**Exercise instructions:** Transcribe word for word the lines below from the line with "pinky dip: (950, 952)" through the line with "index dip: (388, 244)", ends included.

**Data records:**
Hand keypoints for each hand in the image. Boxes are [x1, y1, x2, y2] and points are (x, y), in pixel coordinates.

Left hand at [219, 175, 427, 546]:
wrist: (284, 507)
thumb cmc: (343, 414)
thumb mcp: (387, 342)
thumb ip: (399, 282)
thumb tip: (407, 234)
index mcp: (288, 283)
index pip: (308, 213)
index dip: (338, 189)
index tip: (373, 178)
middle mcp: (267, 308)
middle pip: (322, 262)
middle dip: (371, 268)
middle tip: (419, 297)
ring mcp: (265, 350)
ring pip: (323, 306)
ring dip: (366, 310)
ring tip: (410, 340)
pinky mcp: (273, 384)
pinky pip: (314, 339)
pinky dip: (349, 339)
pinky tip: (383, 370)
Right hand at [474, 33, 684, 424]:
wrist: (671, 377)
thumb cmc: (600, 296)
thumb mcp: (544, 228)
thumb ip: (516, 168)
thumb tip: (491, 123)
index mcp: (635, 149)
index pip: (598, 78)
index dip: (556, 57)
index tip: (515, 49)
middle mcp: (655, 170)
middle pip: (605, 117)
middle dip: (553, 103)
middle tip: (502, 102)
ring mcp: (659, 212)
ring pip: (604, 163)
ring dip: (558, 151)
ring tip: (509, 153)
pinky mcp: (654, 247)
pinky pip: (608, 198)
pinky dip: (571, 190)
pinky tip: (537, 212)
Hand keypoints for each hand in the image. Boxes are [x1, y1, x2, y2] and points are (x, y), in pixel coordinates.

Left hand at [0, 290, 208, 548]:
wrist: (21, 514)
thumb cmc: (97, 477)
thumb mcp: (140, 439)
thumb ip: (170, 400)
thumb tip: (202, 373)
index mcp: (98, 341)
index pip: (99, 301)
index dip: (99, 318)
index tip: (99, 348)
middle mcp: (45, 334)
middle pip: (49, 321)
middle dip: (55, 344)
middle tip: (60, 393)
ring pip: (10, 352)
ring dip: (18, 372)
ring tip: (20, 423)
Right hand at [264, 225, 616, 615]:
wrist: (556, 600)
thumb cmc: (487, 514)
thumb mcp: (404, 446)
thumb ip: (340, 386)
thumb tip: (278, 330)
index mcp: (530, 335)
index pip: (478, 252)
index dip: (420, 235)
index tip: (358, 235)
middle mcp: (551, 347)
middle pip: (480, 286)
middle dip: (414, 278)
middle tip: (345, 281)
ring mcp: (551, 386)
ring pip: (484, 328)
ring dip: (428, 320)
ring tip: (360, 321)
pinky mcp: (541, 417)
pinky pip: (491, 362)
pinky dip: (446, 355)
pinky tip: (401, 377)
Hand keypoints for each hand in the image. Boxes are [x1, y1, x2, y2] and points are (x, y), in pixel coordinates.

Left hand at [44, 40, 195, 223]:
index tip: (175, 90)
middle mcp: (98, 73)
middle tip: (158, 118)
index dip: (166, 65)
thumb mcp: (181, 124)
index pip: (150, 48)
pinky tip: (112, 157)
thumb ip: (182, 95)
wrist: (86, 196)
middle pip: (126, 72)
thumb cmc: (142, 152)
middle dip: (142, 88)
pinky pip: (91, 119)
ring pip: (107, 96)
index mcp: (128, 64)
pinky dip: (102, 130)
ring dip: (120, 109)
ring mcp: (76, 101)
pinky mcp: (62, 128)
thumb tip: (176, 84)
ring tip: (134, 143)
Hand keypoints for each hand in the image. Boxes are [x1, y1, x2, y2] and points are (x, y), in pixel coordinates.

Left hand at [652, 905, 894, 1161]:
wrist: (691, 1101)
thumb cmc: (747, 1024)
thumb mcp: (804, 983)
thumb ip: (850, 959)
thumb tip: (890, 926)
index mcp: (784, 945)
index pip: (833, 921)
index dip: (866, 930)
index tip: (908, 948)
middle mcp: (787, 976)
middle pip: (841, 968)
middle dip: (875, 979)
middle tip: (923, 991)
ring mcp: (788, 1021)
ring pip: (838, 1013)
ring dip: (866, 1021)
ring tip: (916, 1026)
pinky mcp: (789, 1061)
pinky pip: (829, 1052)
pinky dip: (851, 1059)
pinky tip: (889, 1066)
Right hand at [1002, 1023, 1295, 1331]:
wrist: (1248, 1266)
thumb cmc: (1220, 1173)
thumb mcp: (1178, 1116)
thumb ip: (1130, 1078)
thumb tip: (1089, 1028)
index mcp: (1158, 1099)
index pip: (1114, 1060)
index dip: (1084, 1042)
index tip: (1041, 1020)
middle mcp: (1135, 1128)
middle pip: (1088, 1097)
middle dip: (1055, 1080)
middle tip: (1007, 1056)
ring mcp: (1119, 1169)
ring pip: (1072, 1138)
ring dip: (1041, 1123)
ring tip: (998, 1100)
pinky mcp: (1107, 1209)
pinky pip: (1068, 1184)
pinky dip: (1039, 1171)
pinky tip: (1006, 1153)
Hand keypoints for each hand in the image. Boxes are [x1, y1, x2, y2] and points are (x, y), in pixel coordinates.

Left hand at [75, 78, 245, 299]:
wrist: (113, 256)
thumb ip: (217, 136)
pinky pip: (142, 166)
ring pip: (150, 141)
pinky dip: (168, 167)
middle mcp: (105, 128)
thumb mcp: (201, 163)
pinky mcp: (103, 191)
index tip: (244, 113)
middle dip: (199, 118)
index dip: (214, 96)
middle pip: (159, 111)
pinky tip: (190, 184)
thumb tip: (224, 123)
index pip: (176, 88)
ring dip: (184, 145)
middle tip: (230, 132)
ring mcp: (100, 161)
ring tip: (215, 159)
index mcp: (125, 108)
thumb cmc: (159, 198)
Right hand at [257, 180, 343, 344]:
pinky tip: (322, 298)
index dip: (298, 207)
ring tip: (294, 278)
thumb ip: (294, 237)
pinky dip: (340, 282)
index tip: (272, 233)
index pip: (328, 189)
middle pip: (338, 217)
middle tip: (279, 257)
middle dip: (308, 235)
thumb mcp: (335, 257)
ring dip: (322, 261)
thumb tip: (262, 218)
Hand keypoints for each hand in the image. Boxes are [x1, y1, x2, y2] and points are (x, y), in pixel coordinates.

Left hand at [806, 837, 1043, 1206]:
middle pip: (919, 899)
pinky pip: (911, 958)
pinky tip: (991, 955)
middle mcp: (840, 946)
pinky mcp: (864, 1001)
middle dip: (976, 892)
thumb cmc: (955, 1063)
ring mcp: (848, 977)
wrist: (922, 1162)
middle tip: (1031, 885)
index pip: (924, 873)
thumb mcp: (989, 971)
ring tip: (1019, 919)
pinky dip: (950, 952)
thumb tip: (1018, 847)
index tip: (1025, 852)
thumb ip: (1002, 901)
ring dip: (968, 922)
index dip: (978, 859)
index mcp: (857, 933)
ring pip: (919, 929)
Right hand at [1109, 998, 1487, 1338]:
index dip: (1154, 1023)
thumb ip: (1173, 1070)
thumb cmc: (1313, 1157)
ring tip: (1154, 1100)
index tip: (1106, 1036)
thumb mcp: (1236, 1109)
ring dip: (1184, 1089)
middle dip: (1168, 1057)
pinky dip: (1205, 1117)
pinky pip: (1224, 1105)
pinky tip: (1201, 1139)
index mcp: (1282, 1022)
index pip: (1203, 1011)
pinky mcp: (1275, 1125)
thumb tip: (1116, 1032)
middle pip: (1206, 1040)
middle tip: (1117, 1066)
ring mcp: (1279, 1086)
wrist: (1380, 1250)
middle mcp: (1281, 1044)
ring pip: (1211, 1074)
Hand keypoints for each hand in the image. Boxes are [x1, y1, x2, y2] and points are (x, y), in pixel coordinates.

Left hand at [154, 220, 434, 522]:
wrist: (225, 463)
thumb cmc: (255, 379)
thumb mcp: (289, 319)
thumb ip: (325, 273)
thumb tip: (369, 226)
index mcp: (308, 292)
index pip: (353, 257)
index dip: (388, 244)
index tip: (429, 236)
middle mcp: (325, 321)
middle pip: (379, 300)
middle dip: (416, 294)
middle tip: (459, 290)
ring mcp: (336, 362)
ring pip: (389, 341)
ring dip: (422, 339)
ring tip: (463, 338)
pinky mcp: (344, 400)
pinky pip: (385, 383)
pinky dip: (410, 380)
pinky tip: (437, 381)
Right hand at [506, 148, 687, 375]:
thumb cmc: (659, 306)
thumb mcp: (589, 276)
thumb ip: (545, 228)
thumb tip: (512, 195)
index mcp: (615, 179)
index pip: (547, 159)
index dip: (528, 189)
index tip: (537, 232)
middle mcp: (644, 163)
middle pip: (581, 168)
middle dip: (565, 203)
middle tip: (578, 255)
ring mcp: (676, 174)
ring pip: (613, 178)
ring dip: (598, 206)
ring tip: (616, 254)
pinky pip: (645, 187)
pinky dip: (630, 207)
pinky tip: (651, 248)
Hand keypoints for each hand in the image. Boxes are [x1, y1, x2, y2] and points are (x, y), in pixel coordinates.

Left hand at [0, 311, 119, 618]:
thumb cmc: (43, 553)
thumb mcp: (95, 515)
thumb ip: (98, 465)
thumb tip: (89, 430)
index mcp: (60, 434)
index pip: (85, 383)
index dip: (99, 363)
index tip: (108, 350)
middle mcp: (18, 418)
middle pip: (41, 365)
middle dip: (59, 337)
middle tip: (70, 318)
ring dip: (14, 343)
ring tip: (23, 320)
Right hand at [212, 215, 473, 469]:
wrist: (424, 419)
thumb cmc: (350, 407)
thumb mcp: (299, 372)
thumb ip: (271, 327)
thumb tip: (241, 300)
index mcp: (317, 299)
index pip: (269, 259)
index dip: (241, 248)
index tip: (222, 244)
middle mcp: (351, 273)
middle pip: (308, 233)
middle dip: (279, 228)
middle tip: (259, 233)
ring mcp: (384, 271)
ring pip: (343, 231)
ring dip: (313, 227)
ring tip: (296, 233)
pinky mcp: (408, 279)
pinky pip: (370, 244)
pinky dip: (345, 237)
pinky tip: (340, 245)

**Answer for this exercise:**
pinky dip: (950, 952)
thumb tip: (1018, 847)
index tip: (1025, 852)
thumb ip: (1002, 901)
ring dip: (968, 922)
index dip: (978, 859)
index mcp: (857, 933)
ring pip: (919, 929)
Right hand at [1109, 998, 1487, 1338]:
index dip: (1154, 1023)
thumb ip: (1173, 1070)
thumb cmc: (1313, 1157)
ring tip: (1154, 1100)
index tip: (1106, 1036)
thumb mcp: (1236, 1109)
ring dip: (1184, 1089)
middle dip: (1168, 1057)
pinky dip: (1205, 1117)
pinky pip: (1224, 1105)
pinky tip: (1201, 1139)
index mcp: (1282, 1022)
index pip: (1203, 1011)
pinky mcp: (1275, 1125)
thumb tip: (1116, 1032)
middle pip: (1206, 1040)
middle tip: (1117, 1066)
ring mcp: (1279, 1086)
wrist: (1380, 1250)
middle mcp: (1281, 1044)
ring pip: (1211, 1074)
Hand keypoints for each hand in the image. Boxes are [x1, y1, x2, y2] and points are (x, y), in pixel coordinates.

Left hand at [154, 220, 434, 522]:
wrist: (225, 463)
thumb cmc: (255, 379)
thumb mcp: (289, 319)
thumb ip: (325, 273)
thumb tip: (369, 226)
index mcp: (308, 292)
index pip: (353, 257)
index dip: (388, 244)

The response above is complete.